* Problem statement:
In the entries that follow, find the line containing "Figure 2. Systemic" and the line containing "Table 1. Averaged", then retype exactly the lines from the first through the second, pictures excluded.

* Data supplied:

= Beginning of Section =

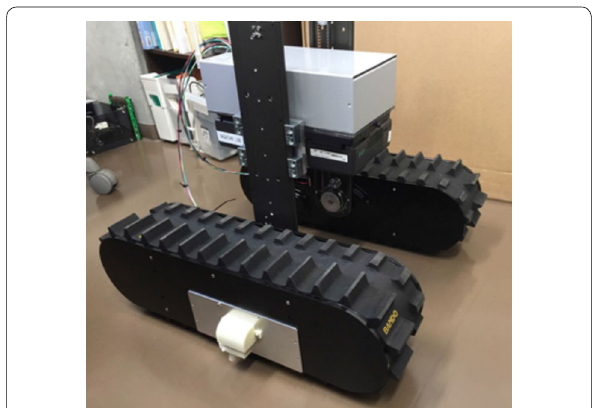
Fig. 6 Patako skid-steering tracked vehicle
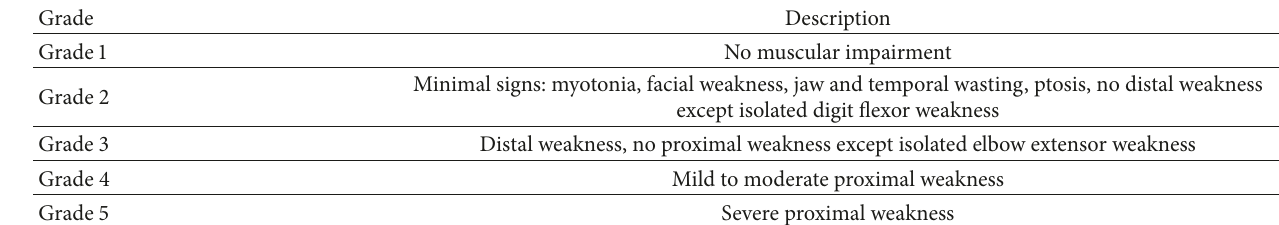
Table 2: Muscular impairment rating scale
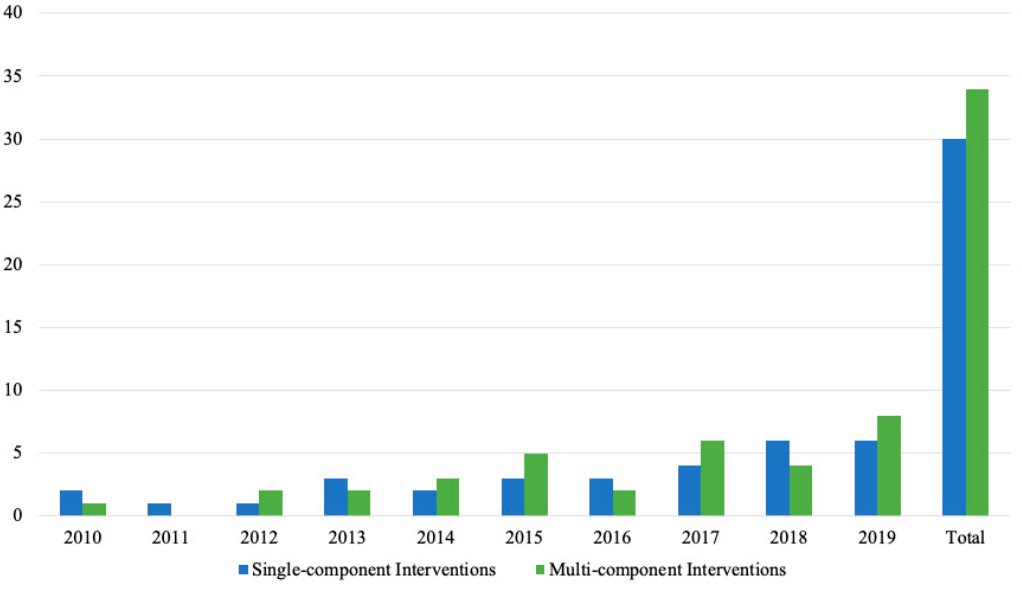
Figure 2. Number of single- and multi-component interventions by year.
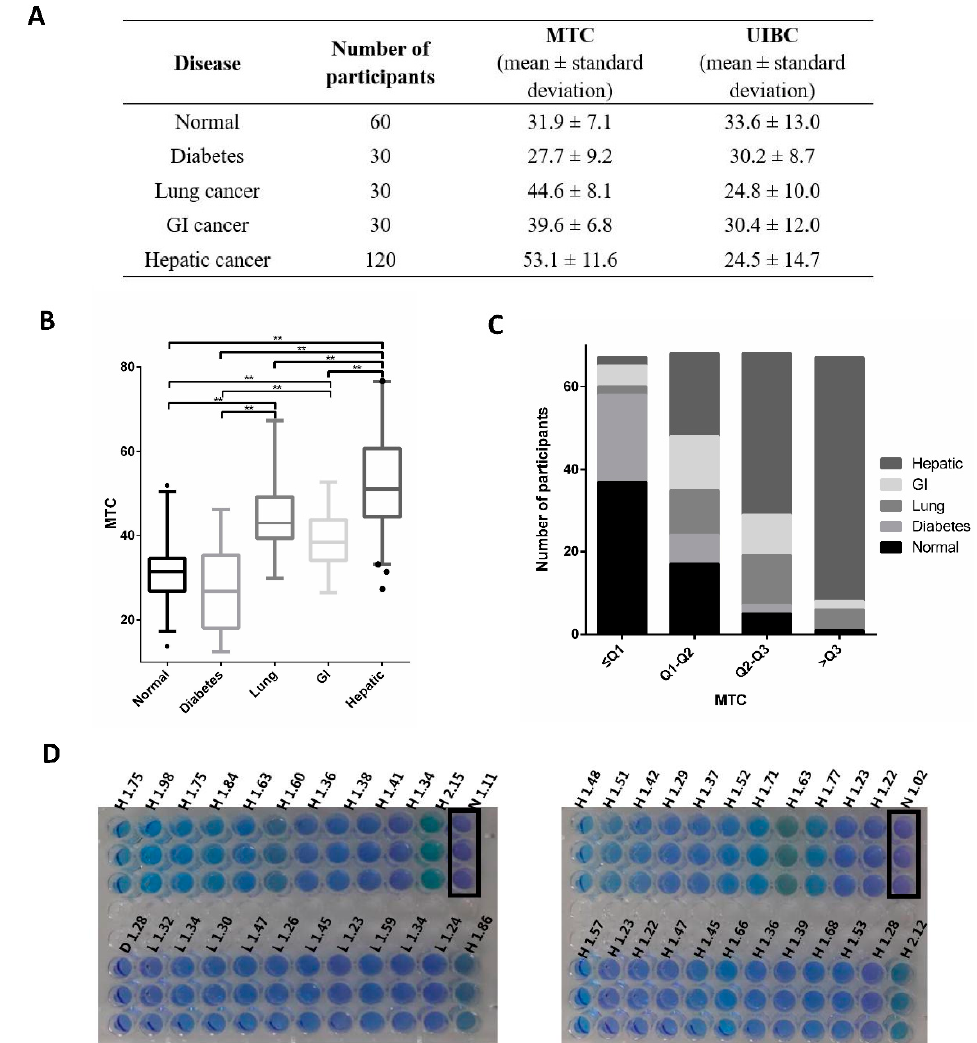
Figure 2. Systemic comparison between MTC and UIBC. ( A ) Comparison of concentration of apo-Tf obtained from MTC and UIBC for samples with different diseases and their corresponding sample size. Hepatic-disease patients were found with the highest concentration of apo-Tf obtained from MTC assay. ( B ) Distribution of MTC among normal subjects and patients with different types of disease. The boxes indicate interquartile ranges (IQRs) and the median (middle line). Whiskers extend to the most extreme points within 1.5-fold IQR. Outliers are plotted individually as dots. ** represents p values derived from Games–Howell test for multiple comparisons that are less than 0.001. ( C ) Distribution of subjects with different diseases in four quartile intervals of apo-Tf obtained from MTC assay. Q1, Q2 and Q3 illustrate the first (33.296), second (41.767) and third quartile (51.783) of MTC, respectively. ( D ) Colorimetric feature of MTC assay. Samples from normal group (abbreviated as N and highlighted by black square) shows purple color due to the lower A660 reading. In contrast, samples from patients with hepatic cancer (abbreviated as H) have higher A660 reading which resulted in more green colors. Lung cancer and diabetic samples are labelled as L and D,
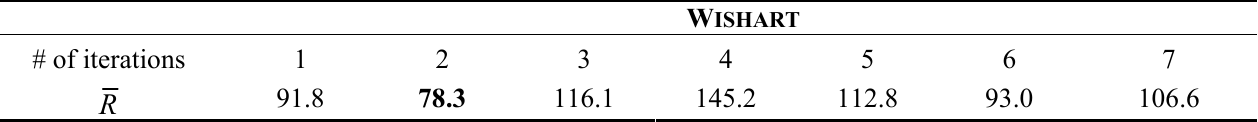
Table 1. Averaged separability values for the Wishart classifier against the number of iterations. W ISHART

= End of Section =
= Beginning of Section =

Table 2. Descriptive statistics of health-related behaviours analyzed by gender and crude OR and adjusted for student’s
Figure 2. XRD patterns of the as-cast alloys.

= End of Section =

* Response for this exercise:
Figure 2. Systemic comparison between MTC and UIBC. ( A ) Comparison of concentration of apo-Tf obtained from MTC and UIBC for samples with different diseases and their corresponding sample size. Hepatic-disease patients were found with the highest concentration of apo-Tf obtained from MTC assay. ( B ) Distribution of MTC among normal subjects and patients with different types of disease. The boxes indicate interquartile ranges (IQRs) and the median (middle line). Whiskers extend to the most extreme points within 1.5-fold IQR. Outliers are plotted individually as dots. ** represents p values derived from Games–Howell test for multiple comparisons that are less than 0.001. ( C ) Distribution of subjects with different diseases in four quartile intervals of apo-Tf obtained from MTC assay. Q1, Q2 and Q3 illustrate the first (33.296), second (41.767) and third quartile (51.783) of MTC, respectively. ( D ) Colorimetric feature of MTC assay. Samples from normal group (abbreviated as N and highlighted by black square) shows purple color due to the lower A660 reading. In contrast, samples from patients with hepatic cancer (abbreviated as H) have higher A660 reading which resulted in more green colors. Lung cancer and diabetic samples are labelled as L and D,
Table 1. Averaged separability values for the Wishart classifier against the number of iterations. W ISHART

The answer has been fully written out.